I disagree the clockspeed is still the thing to look at, how many cores and feats of the CPU's are just more variables to take in before deciding what to get... the clock speed still is a very good indication on how fast a CPU can process information.....
I dunno, the Core 2s seem to have far better performance than the old P4s, even though the P4's clock speeds were pretty high.
It may depend on what applications you use. It's still the case that high end graphics and games are more likely to use the cores to their full potential than other applications.
When you have applications that are designed to use all of the cores, then you'll definitely see the difference.
Even without specially designed applications, though, having 2 or 4 cores makes sense, since the OS can more easily handle applications that hog the CPU.

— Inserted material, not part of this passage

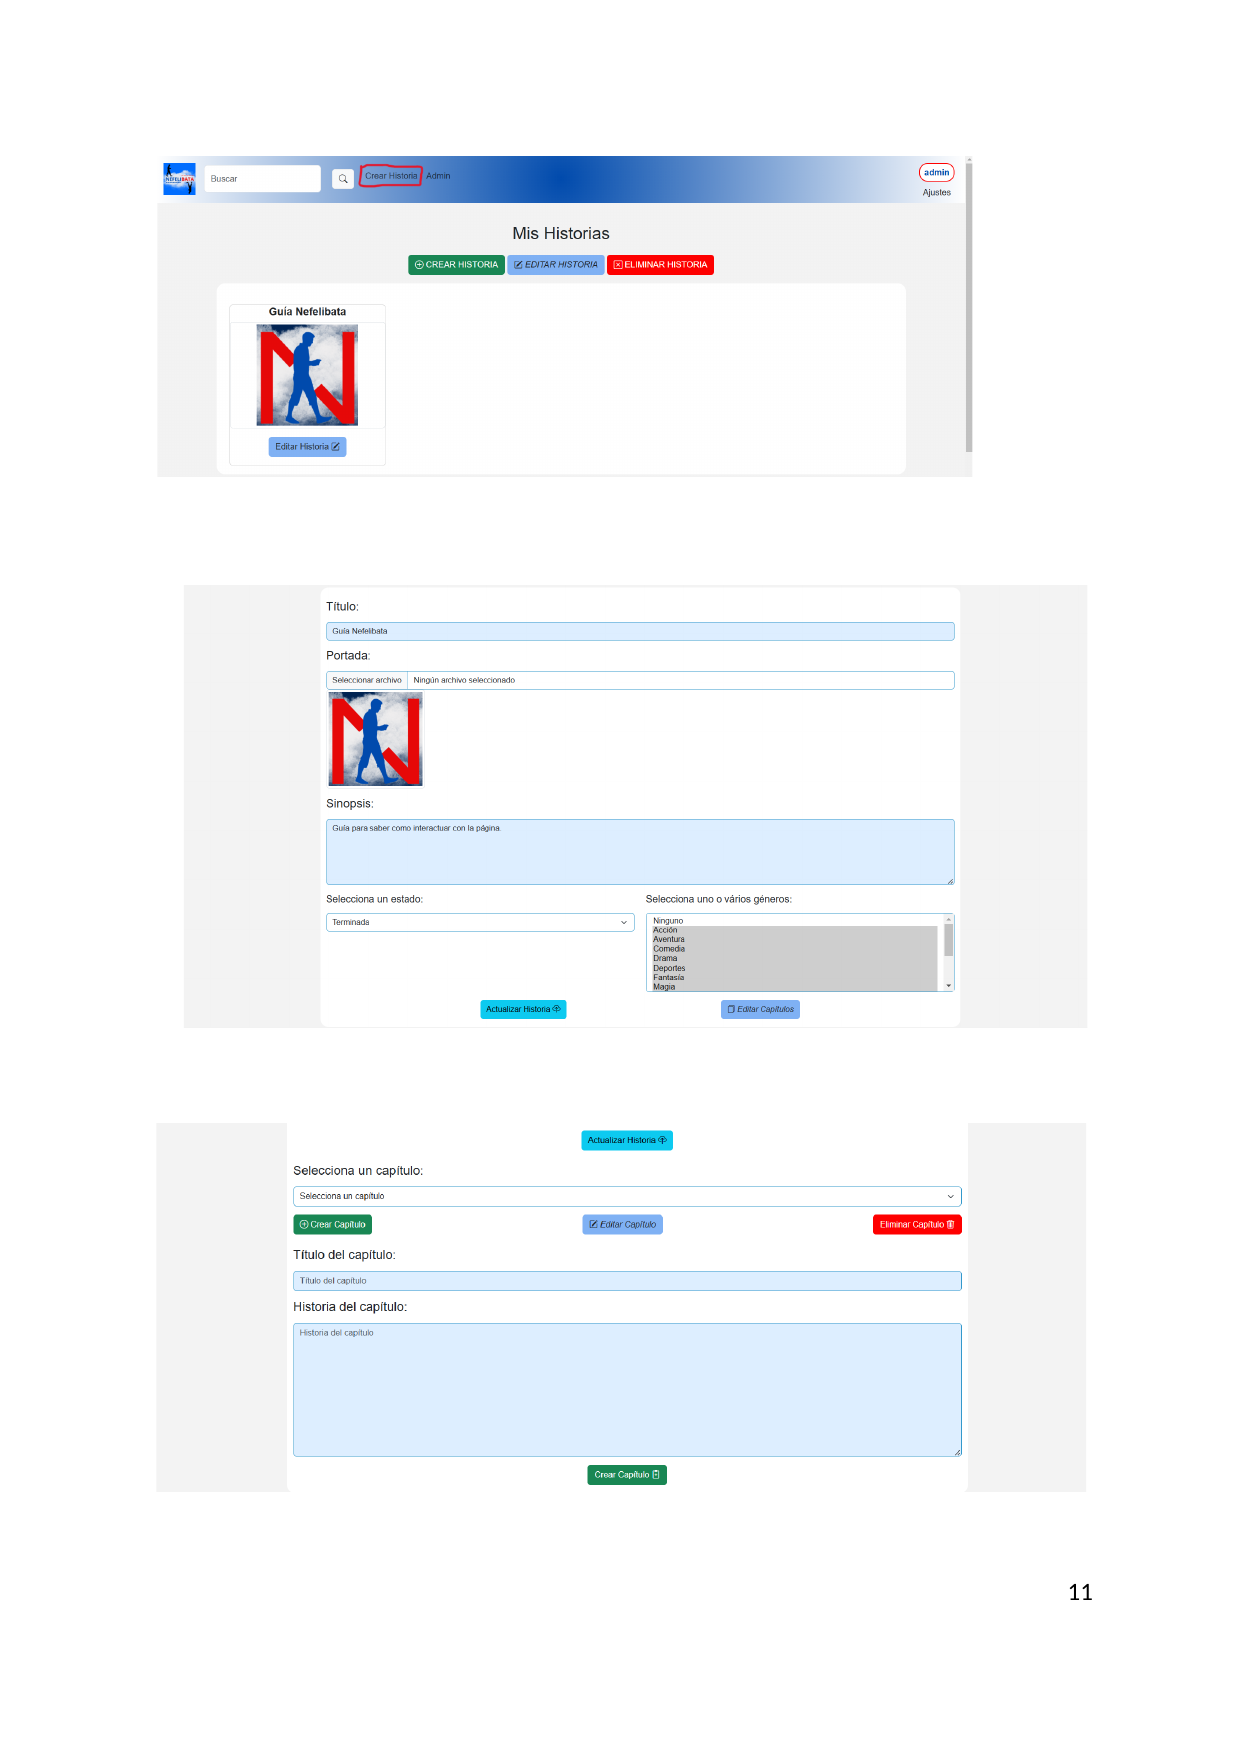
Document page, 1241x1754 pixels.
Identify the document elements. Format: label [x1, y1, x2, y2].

picture [183, 585, 1088, 1028]
picture [157, 156, 973, 477]
picture [156, 1123, 1087, 1492]
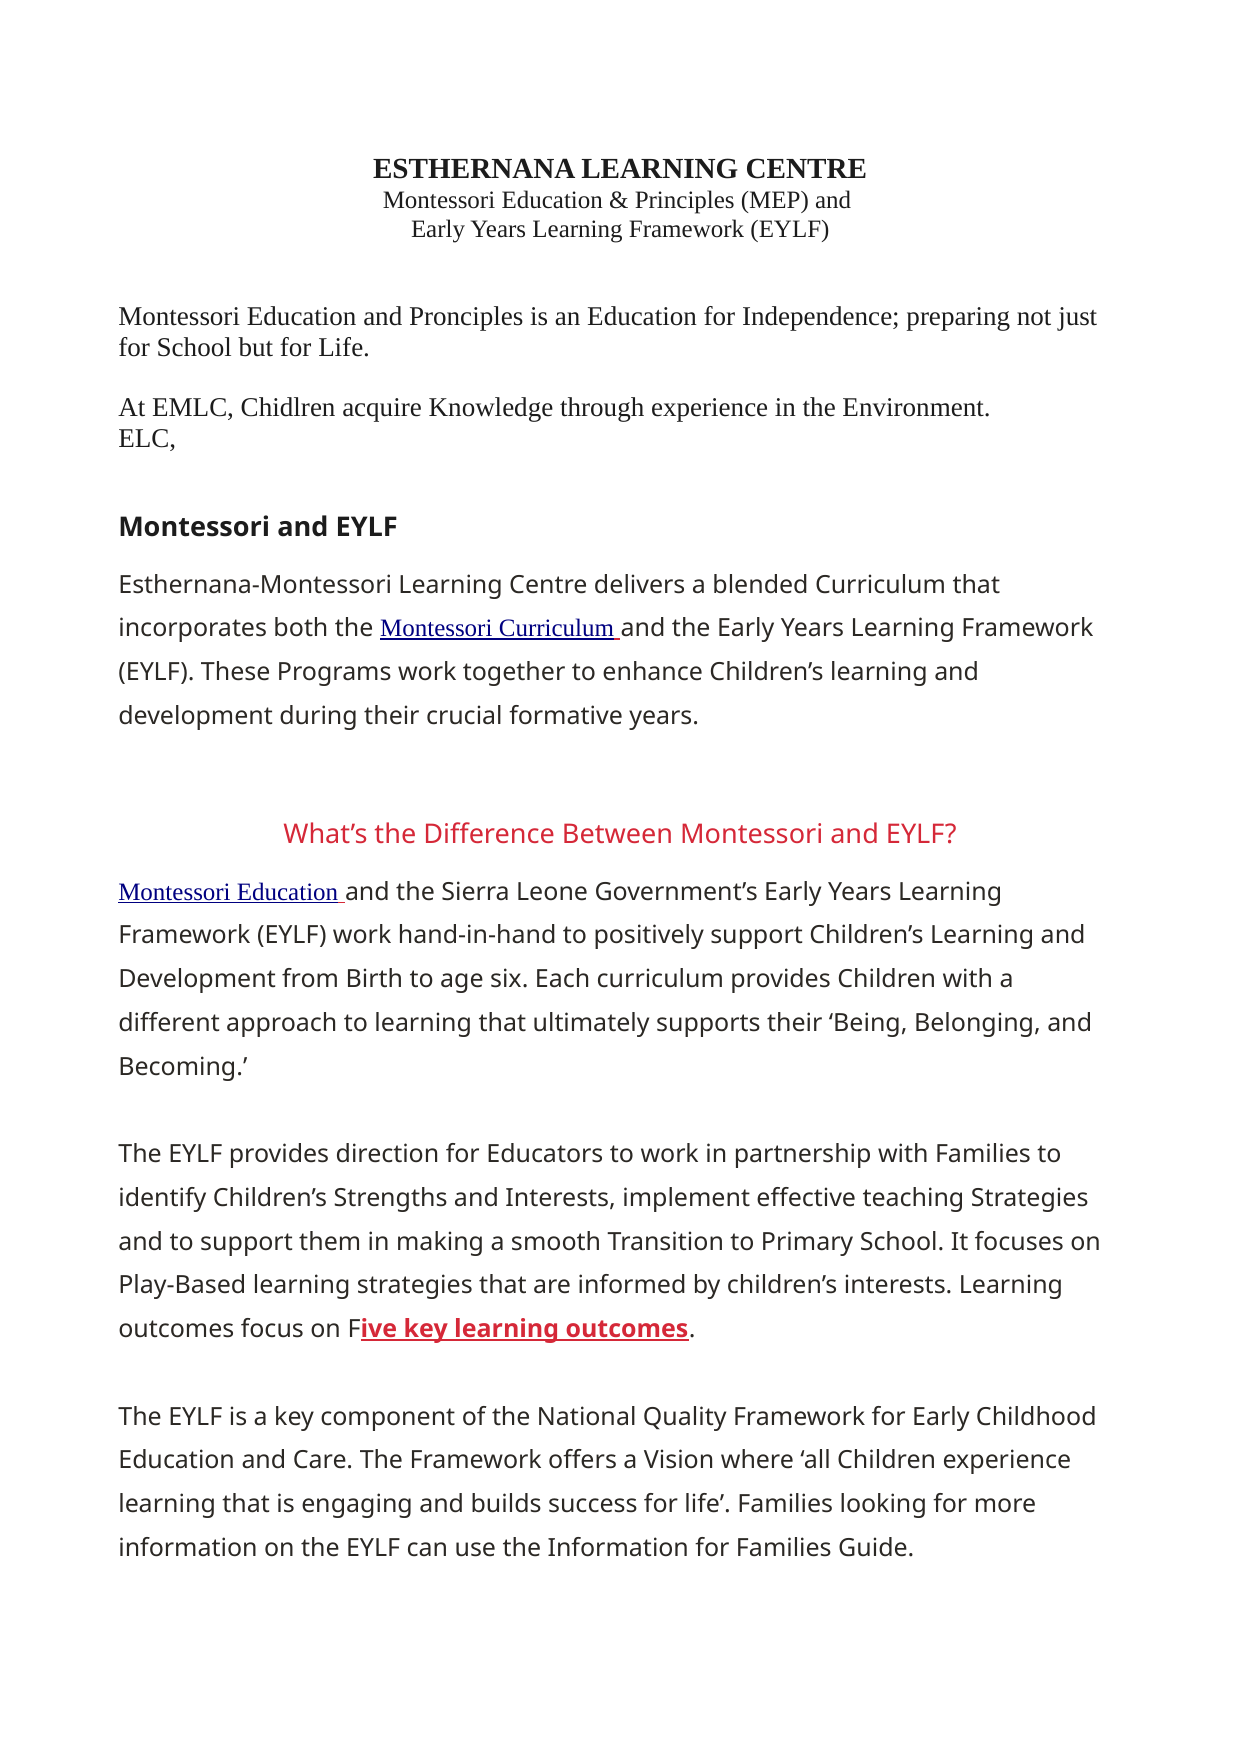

With my four cores, I'm defintely albe to do more. I'm listening to music while playing a game while running a bunch of other applications with no problems.
I also have more freedom when it comes to CPU intensive apps - If I want to say, do some 3D rendering (I play around with raytracing occasionally), I can easily stick the rendering on one core and not see any slowdowns at all while using other applications. I could never do that and expect reasonable performance on a single core system.
So even without the applications that are designed specifically for it, having at least two or four cores makes an enormous impact on my ability to run whatever applications I want whenever I want, even if they're CPU heavy applications.
. . . and if you have applications designed to take full advantage of the cores - the number of cores essentially becomes a multiplier: Rendering using the raytracer definitely is approximately 4x as fast when I allow it to use all four cores. Minus some overhead, of course, but it's faster than I'd ever be able to accomplish on a single core system.